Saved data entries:
────────────────────────────────────────
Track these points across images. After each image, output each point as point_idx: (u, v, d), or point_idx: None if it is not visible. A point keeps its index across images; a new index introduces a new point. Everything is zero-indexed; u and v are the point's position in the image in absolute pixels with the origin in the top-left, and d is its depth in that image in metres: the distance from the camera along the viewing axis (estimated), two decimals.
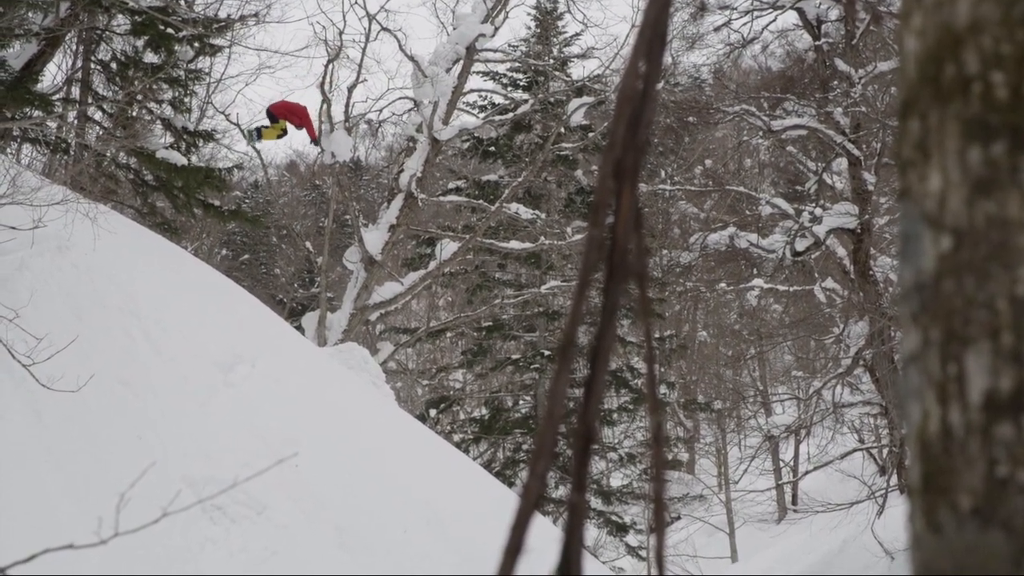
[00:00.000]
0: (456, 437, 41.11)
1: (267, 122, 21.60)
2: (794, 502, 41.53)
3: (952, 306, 1.24)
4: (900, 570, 25.77)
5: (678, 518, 47.00)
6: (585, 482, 1.45)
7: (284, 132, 20.15)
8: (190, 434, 16.70)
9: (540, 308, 41.67)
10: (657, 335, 42.47)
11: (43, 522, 13.64)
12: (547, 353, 41.23)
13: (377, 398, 22.69)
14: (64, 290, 17.39)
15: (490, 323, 42.72)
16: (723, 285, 34.18)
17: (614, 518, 41.73)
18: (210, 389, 17.74)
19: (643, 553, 43.09)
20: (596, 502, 41.13)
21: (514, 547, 1.41)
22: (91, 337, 16.89)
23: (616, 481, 45.06)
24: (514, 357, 42.80)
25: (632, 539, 42.93)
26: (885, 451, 33.55)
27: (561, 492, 39.01)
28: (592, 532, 40.51)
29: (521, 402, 42.87)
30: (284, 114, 20.27)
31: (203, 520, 15.70)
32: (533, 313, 41.89)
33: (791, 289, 32.80)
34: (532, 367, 41.81)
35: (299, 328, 31.66)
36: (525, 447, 41.03)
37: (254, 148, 20.99)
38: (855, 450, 34.61)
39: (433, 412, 41.87)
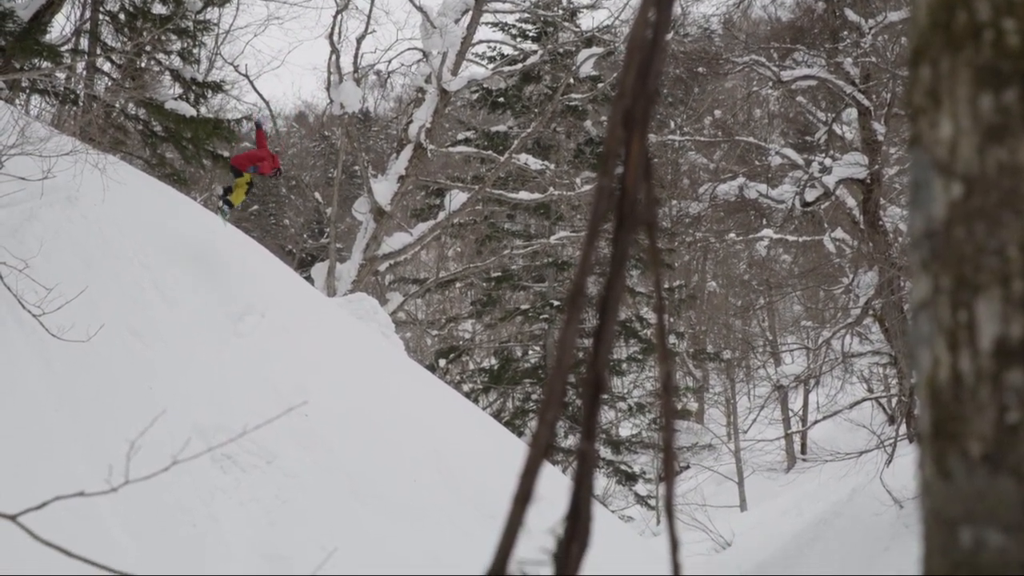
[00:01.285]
────────────────────────────────────────
> [Aim of the exercise]
Among the lines above, repeat exactly those from the line with "17: (614, 518, 41.73)" to the line with "28: (592, 532, 40.51)", counting both ends.

> [Exercise result]
17: (614, 518, 41.73)
18: (210, 389, 17.74)
19: (643, 553, 43.09)
20: (596, 502, 41.13)
21: (514, 547, 1.41)
22: (91, 337, 16.89)
23: (616, 481, 45.06)
24: (514, 357, 42.80)
25: (632, 539, 42.93)
26: (885, 451, 33.55)
27: (561, 492, 39.01)
28: (592, 532, 40.51)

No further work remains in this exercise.